Stored items:
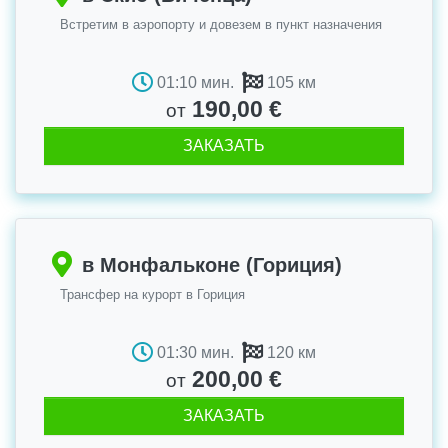
Встретим в аэропорту и довезем в пункт назначения
01:10 мин.
105 км
190,00 €
от
ЗАКАЗАТЬ
в Монфальконе (Гориция)
Трансфер на курорт в Гориция
01:30 мин.
120 км
200,00 €
от
ЗАКАЗАТЬ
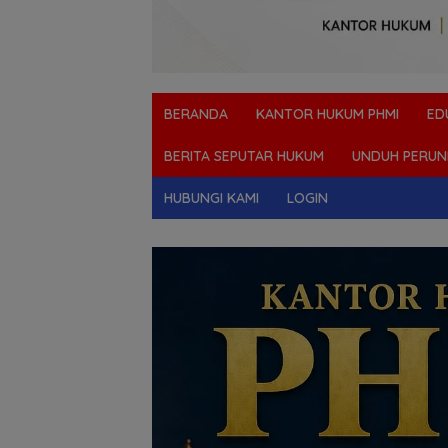
BERANDA
KANTOR HUKUM PHMI
ED
BERITA SEPUTAR HUKUM
UNDUH PERUN
HUBUNGI KAMI
LOGIN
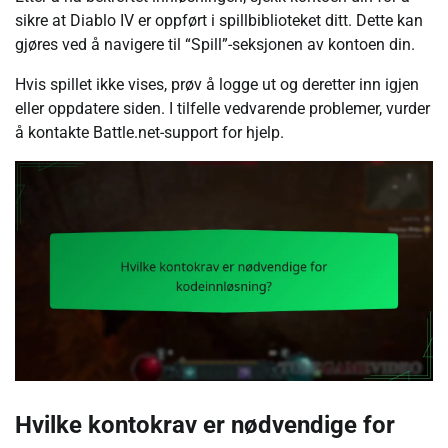
sikre at Diablo IV er oppført i spillbiblioteket ditt. Dette kan
gjøres ved å navigere til “Spill”-seksjonen av kontoen din.
Hvis spillet ikke vises, prøv å logge ut og deretter inn igjen
eller oppdatere siden. I tilfelle vedvarende problemer, vurder
å kontakte Battle.net-support for hjelp.
Hvilke kontokrav er nødvendige for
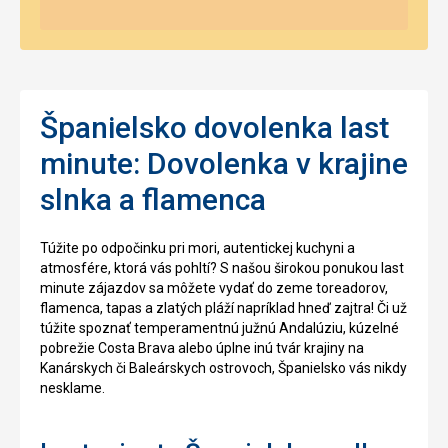
Španielsko dovolenka last
minute: Dovolenka v krajine
slnka a flamenca
Túžite po odpočinku pri mori, autentickej kuchyni a
atmosfére, ktorá vás pohltí? S našou širokou ponukou last
minute zájazdov sa môžete vydať do zeme toreadorov,
flamenca, tapas a zlatých pláží napríklad hneď zajtra! Či už
túžite spoznať temperamentnú južnú Andalúziu, kúzelné
pobrežie Costa Brava alebo úplne inú tvár krajiny na
Kanárskych či Baleárskych ostrovoch, Španielsko vás nikdy
nesklame.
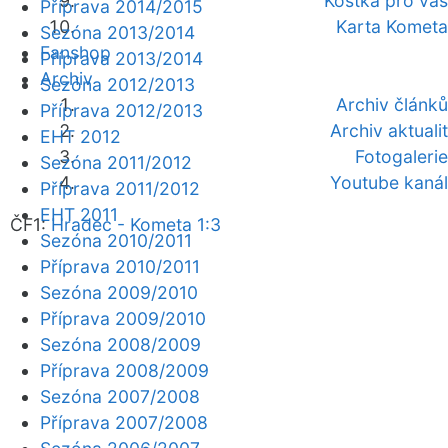
Kostka pro vás
Příprava 2014/2015
Karta Kometa
Sezóna 2013/2014
Fanshop
Příprava 2013/2014
Archiv
Sezóna 2012/2013
Archiv článků
Příprava 2012/2013
Archiv aktualit
EHT 2012
Fotogalerie
Sezóna 2011/2012
Youtube kanál
Příprava 2011/2012
EHT 2011
ČF1:
Hradec - Kometa 1:3
Sezóna 2010/2011
Příprava 2010/2011
Sezóna 2009/2010
Příprava 2009/2010
Sezóna 2008/2009
Příprava 2008/2009
Sezóna 2007/2008
Příprava 2007/2008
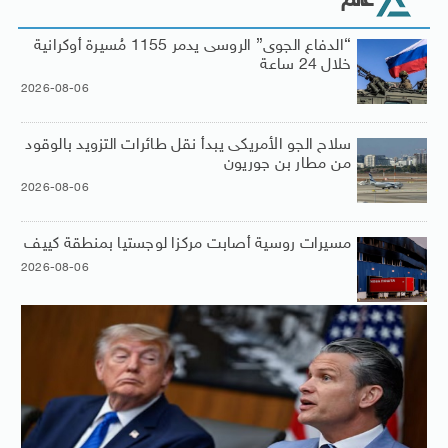
عالم
“الدفاع الجوى” الروسى يدمر 1155 مُسيرة أوكرانية
خلال 24 ساعة
2026-08-06
سلاح الجو الأمريكى يبدأ نقل طائرات التزويد بالوقود
من مطار بن جوريون
2026-08-06
مسيرات روسية أصابت مركزا لوجستيا بمنطقة كييف
2026-08-06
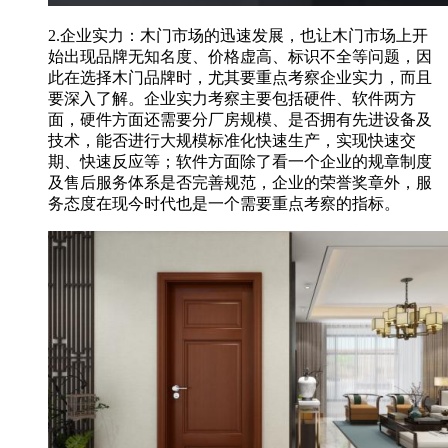
2.企业实力：木门市场的迅速发展，也让木门市场上开
始出现品牌无知名度、价格虚高、标识不全等问题，因
此在选择木门品牌时，尤其要重点考察企业实力，而且
要深入了解。企业实力考察主要包括硬件、软件两方
面，硬件方面还需要分厂房规模、是否拥有先进设备及
技术，能否进行大规模标准化快速生产，实现快速交
期、快速反应等；软件方面除了看一个企业的规章制度
及售后服务体系是否完善规范，企业的荣誉奖章外，服
务态度在现今时代也是一个需要重点考察的指标。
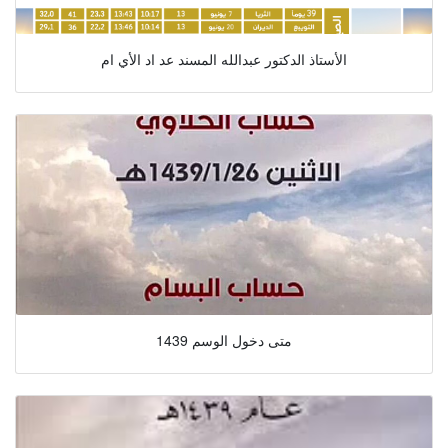
الأستاذ الدكتور عبدالله المسند عد اد الأي ام
متى دخول الوسم 1439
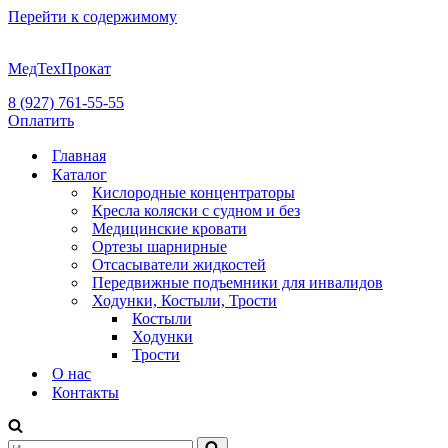
Перейти к содержимому
МедТехПрокат
8 (927) 761-55-55
Оплатить
Главная
Каталог
Кислородные концентраторы
Кресла коляски с судном и без
Медицинские кровати
Ортезы шарнирные
Отсасыватели жидкостей
Передвижные подъемники для инвалидов
Ходунки, Костыли, Трости
Костыли
Ходунки
Трости
О нас
Контакты
Искать...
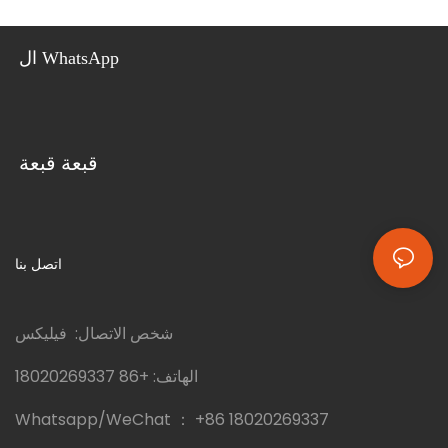
الأمثل لمختلف التطبيقات، مما يضمن
المؤقتة أو البعيدة
مساحة مريحة وفعالة للنظافة الشخصية
ال WhatsApp
قبعة قبعة
اتصل بنا
شخص الاتصال: فيليكس
الهاتف:
+86 18020269337
Whatsapp/WeChat ：
+86 18020269337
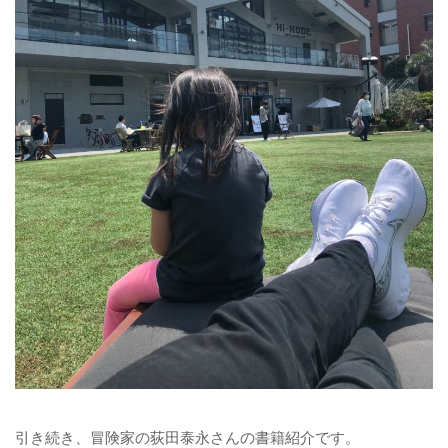
引き続き、冒険家の荻田泰永さんの書籍紹介です。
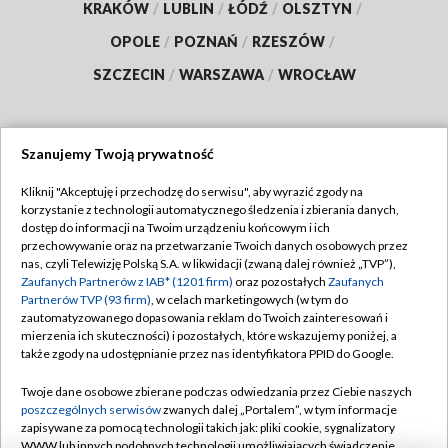
KRAKÓW
/
LUBLIN
/
ŁÓDŹ
/
OLSZTYN
/
OPOLE
/
POZNAŃ
/
RZESZÓW
/
SZCZECIN
/
WARSZAWA
/
WROCŁAW
Szanujemy Twoją prywatność
Dołącz do nas:
Kliknij "Akceptuję i przechodzę do serwisu", aby wyrazić zgody na
korzystanie z technologii automatycznego śledzenia i zbierania danych,
TVP
dostęp do informacji na Twoim urządzeniu końcowym i ich
Abonament TVP
przechowywanie oraz na przetwarzanie Twoich danych osobowych przez
Regulamin TVP
nas, czyli Telewizję Polską S.A. w likwidacji (zwaną dalej również „TVP”),
Emisja w TVP
Polityka prywatności
Zaufanych Partnerów z IAB* (1201 firm)
oraz pozostałych
Zaufanych
Partnerów TVP (93 firm)
, w celach marketingowych (w tym do
Centrum informacji TVP
Moje zgody
zautomatyzowanego dopasowania reklam do Twoich zainteresowań i
mierzenia ich skuteczności) i pozostałych, które wskazujemy poniżej, a
Naziemna Telewizja Cyfrowa
Pomoc
także zgody na udostępnianie przez nas identyfikatora PPID do Google.
Sklep TVP
Biuro reklamy
Twoje dane osobowe zbierane podczas odwiedzania przez Ciebie naszych
Rada Programowa
Kontakt
poszczególnych serwisów
zwanych dalej „Portalem”, w tym informacje
zapisywane za pomocą technologii takich jak: pliki cookie, sygnalizatory
System NOS
WWW lub innych podobnych technologii umożliwiających świadczenie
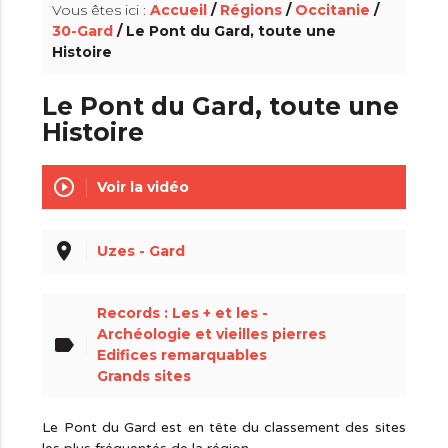
Vous êtes ici :
Accueil
/
Régions
/
Occitanie
/
30-Gard
/ Le Pont du Gard, toute une
Histoire
Le Pont du Gard, toute une
Histoire
play_circle_outline
Voir la vidéo
place
Uzes - Gard
Records : Les + et les -
Archéologie et vieilles pierres
label
Edifices remarquables
Grands sites
Le Pont du Gard est en tête du classement des sites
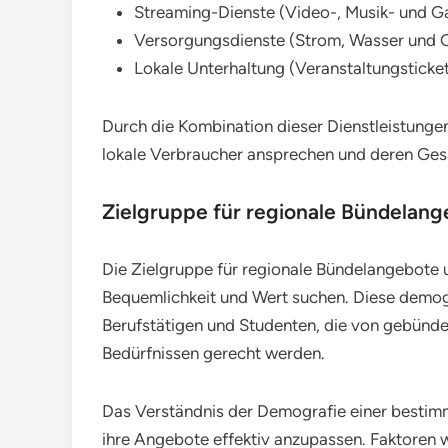
Streaming-Dienste (Video-, Musik- und G
Versorgungsdienste (Strom, Wasser und 
Lokale Unterhaltung (Veranstaltungsticket
Durch die Kombination dieser Dienstleistungen
lokale Verbraucher ansprechen und deren Ges
Zielgruppe für regionale Bündelan
Die Zielgruppe für regionale Bündelangebote 
Bequemlichkeit und Wert suchen. Diese demogr
Berufstätigen und Studenten, die von gebündelt
Bedürfnissen gerecht werden.
Das Verständnis der Demografie einer bestim
ihre Angebote effektiv anzupassen. Faktoren 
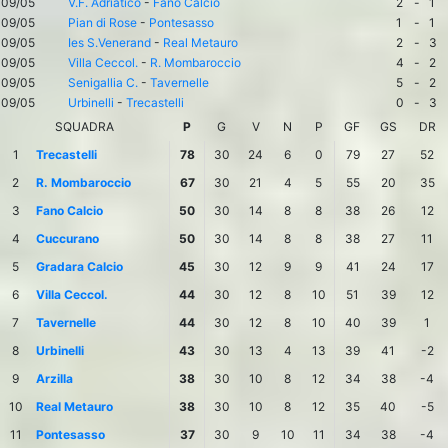
09/05
V.F. Adriatico
-
Fano Calcio
2
-
1
09/05
Pian di Rose
-
Pontesasso
1
-
1
09/05
Ies S.Venerand
-
Real Metauro
2
-
3
09/05
Villa Ceccol.
-
R. Mombaroccio
4
-
2
09/05
Senigallia C.
-
Tavernelle
5
-
2
09/05
Urbinelli
-
Trecastelli
0
-
3
SQUADRA
P
G
V
N
P
GF
GS
DR
1
Trecastelli
78
30
24
6
0
79
27
52
2
R. Mombaroccio
67
30
21
4
5
55
20
35
3
Fano Calcio
50
30
14
8
8
38
26
12
4
Cuccurano
50
30
14
8
8
38
27
11
5
Gradara Calcio
45
30
12
9
9
41
24
17
6
Villa Ceccol.
44
30
12
8
10
51
39
12
7
Tavernelle
44
30
12
8
10
40
39
1
8
Urbinelli
43
30
13
4
13
39
41
-2
9
Arzilla
38
30
10
8
12
34
38
-4
10
Real Metauro
38
30
10
8
12
35
40
-5
11
Pontesasso
37
30
9
10
11
34
38
-4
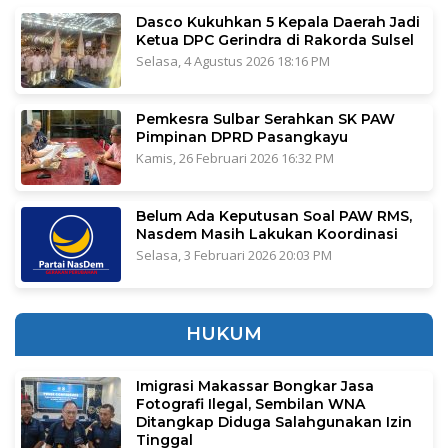
Dasco Kukuhkan 5 Kepala Daerah Jadi
Ketua DPC Gerindra di Rakorda Sulsel
Selasa, 4 Agustus 2026 18:16 PM
Pemkesra Sulbar Serahkan SK PAW
Pimpinan DPRD Pasangkayu
Kamis, 26 Februari 2026 16:32 PM
Belum Ada Keputusan Soal PAW RMS,
Nasdem Masih Lakukan Koordinasi
Selasa, 3 Februari 2026 20:03 PM
HUKUM
Imigrasi Makassar Bongkar Jasa
Fotografi Ilegal, Sembilan WNA
Ditangkap Diduga Salahgunakan Izin
Tinggal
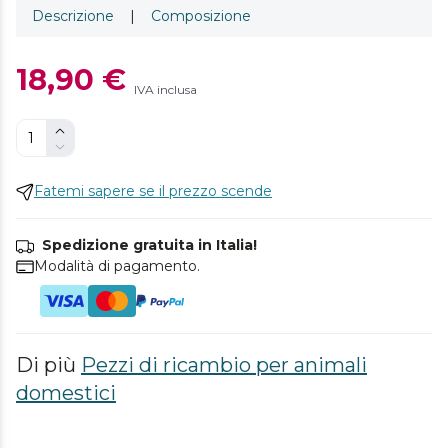
Descrizione
|
Composizione
18,90 €
IVA inclusa
Fatemi sapere se il prezzo scende
Spedizione gratuita in Italia!
Modalità di pagamento.
Di più
Pezzi di ricambio per animali
domestici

#### Prompt:
Starting at the beginning of the entries and ending with the line that contains "务态度在现今时代也是一个需要重点考察的指标。", reproduce the text with "ЗАКАЗАТЬ" swapped for "ЗАБРОНИРОВАТЬ" and everything else unchanged. Omit the pictures.

#### The completed task:
Встретим в аэропорту и довезем в пункт назначения
01:10 мин.
105 км
190,00 €
от
ЗАБРОНИРОВАТЬ
в Монфальконе (Гориция)
Трансфер на курорт в Гориция
01:30 мин.
120 км
200,00 €
от
ЗАБРОНИРОВАТЬ
BERANDA
KANTOR HUKUM PHMI
ED
BERITA SEPUTAR HUKUM
UNDUH PERUN
HUBUNGI KAMI
LOGIN
sikre at Diablo IV er oppført i spillbiblioteket ditt. Dette kan
gjøres ved å navigere til “Spill”-seksjonen av kontoen din.
Hvis spillet ikke vises, prøv å logge ut og deretter inn igjen
eller oppdatere siden. I tilfelle vedvarende problemer, vurder
å kontakte Battle.net-support for hjelp.
Hvilke kontokrav er nødvendige for
Španielsko dovolenka last
minute: Dovolenka v krajine
slnka a flamenca
Túžite po odpočinku pri mori, autentickej kuchyni a
atmosfére, ktorá vás pohltí? S našou širokou ponukou last
minute zájazdov sa môžete vydať do zeme toreadorov,
flamenca, tapas a zlatých pláží napríklad hneď zajtra! Či už
túžite spoznať temperamentnú južnú Andalúziu, kúzelné
pobrežie Costa Brava alebo úplne inú tvár krajiny na
Kanárskych či Baleárskych ostrovoch, Španielsko vás nikdy
nesklame.
Kostka pro vás
Příprava 2014/2015
Karta Kometa
Sezóna 2013/2014
Fanshop
Příprava 2013/2014
Archiv
Sezóna 2012/2013
Archiv článků
Příprava 2012/2013
Archiv aktualit
EHT 2012
Fotogalerie
Sezóna 2011/2012
Youtube kanál
Příprava 2011/2012
EHT 2011
ČF1:
Hradec - Kometa 1:3
Sezóna 2010/2011
Příprava 2010/2011
Sezóna 2009/2010
Příprava 2009/2010
Sezóna 2008/2009
Příprava 2008/2009
Sezóna 2007/2008
Příprava 2007/2008
عالم
“الدفاع الجوى” الروسى يدمر 1155 مُسيرة أوكرانية
خلال 24 ساعة
2026-08-06
سلاح الجو الأمريكى يبدأ نقل طائرات التزويد بالوقود
من مطار بن جوريون
2026-08-06
مسيرات روسية أصابت مركزا لوجستيا بمنطقة كييف
2026-08-06
2.企业实力：木门市场的迅速发展，也让木门市场上开
始出现品牌无知名度、价格虚高、标识不全等问题，因
此在选择木门品牌时，尤其要重点考察企业实力，而且
要深入了解。企业实力考察主要包括硬件、软件两方
面，硬件方面还需要分厂房规模、是否拥有先进设备及
技术，能否进行大规模标准化快速生产，实现快速交
期、快速反应等；软件方面除了看一个企业的规章制度
及售后服务体系是否完善规范，企业的荣誉奖章外，服
务态度在现今时代也是一个需要重点考察的指标。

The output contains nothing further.